* _TASK PROMPT_: From the records below, gather and copy out every line that contains the word "Recorded".

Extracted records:
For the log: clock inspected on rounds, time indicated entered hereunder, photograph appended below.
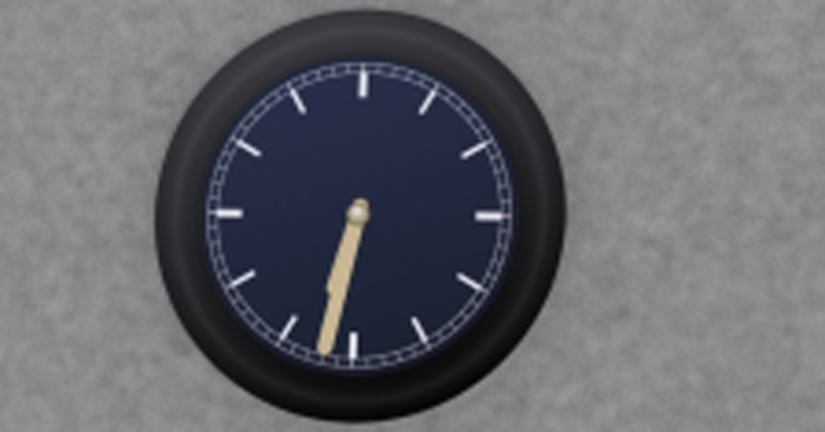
6:32
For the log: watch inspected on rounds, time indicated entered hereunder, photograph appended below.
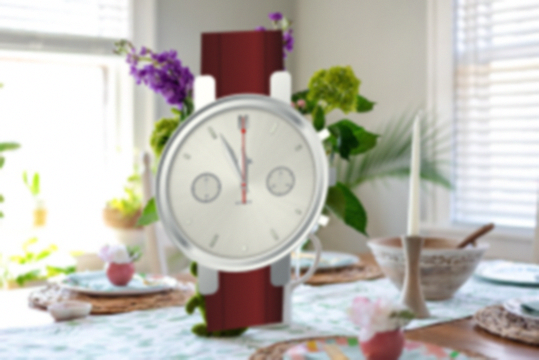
11:56
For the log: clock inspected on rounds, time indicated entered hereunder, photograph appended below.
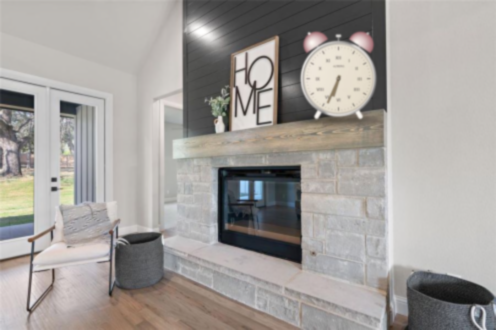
6:34
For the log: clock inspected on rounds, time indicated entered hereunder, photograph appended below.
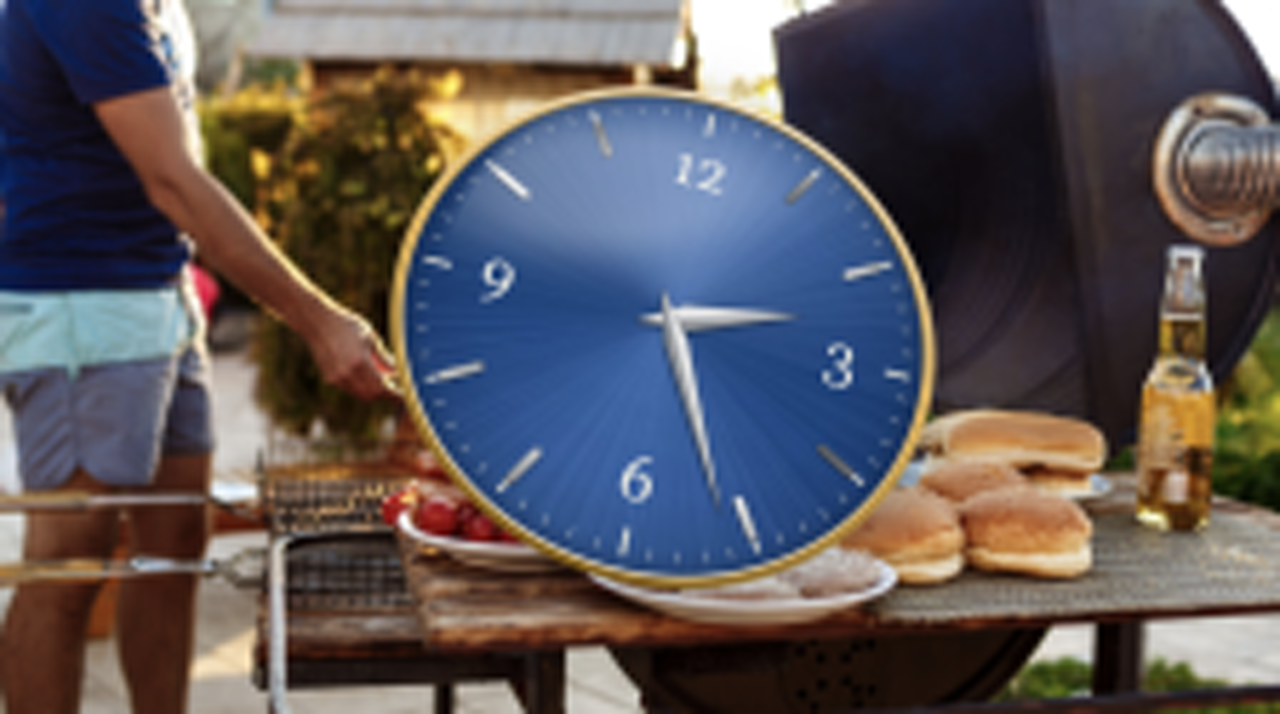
2:26
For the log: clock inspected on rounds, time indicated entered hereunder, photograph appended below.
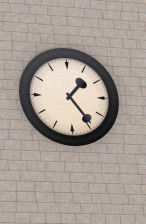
1:24
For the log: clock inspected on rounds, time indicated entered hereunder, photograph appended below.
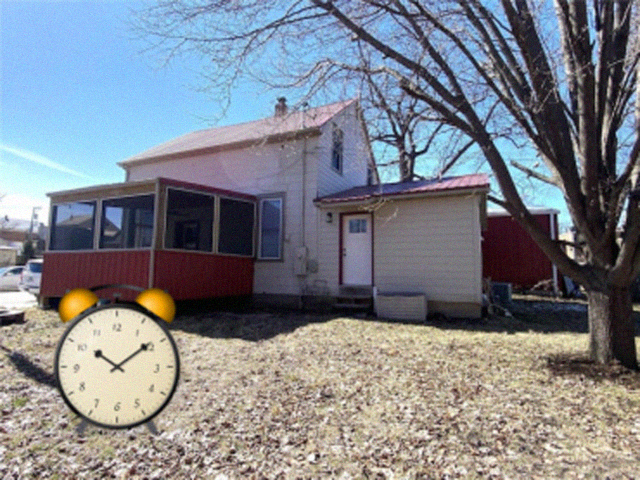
10:09
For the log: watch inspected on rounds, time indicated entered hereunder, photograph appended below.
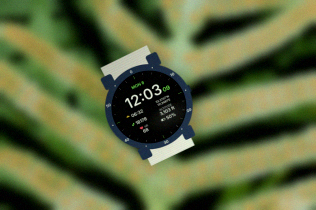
12:03
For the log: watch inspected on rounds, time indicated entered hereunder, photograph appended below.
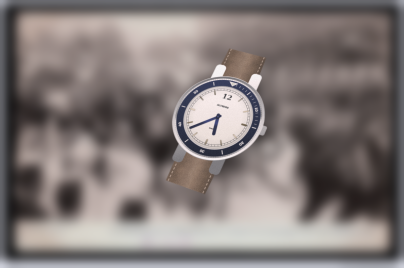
5:38
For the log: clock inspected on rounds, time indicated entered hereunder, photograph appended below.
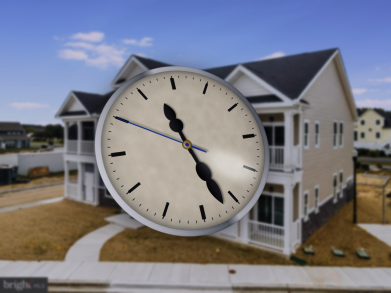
11:26:50
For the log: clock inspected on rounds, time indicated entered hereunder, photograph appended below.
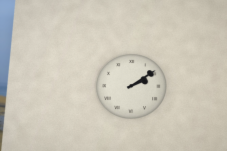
2:09
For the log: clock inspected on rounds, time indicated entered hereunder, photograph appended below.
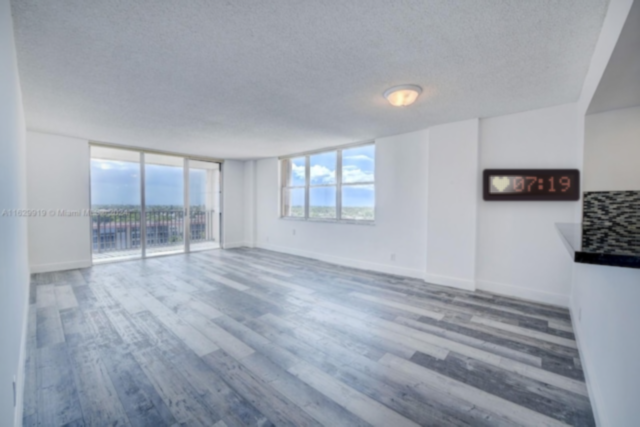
7:19
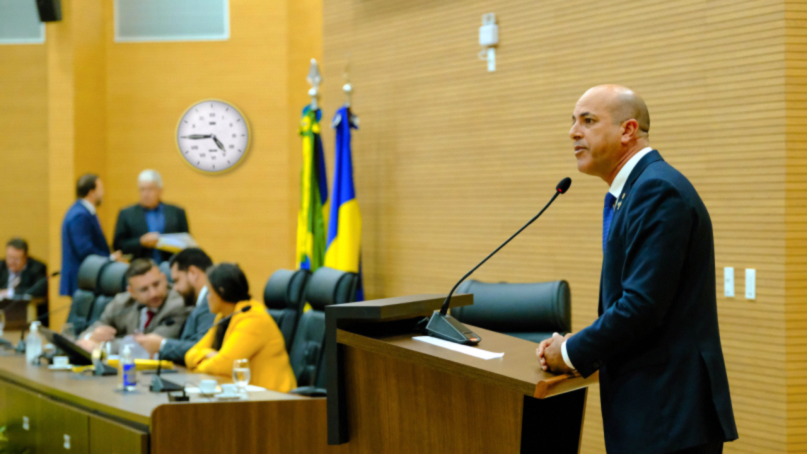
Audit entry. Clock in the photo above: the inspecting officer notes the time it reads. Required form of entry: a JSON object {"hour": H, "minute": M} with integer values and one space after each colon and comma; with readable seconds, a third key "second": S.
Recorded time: {"hour": 4, "minute": 45}
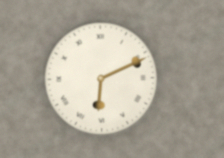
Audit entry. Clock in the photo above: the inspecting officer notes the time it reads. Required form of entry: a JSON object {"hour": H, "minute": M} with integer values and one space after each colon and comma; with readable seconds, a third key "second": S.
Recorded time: {"hour": 6, "minute": 11}
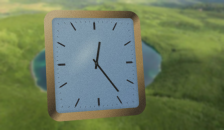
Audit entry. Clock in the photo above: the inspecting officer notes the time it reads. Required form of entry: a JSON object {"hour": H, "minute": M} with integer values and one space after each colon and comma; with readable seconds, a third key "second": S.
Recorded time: {"hour": 12, "minute": 24}
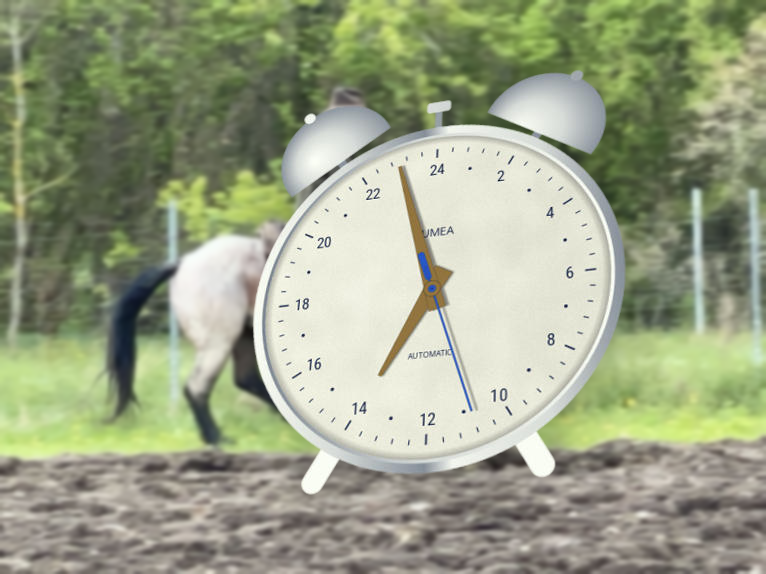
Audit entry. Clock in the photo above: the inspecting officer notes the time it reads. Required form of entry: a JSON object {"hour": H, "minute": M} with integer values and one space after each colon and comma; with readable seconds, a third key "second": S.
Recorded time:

* _RESPONSE TO THIS TASK_:
Recorded time: {"hour": 4, "minute": 45}
Recorded time: {"hour": 6, "minute": 11}
Recorded time: {"hour": 12, "minute": 24}
Recorded time:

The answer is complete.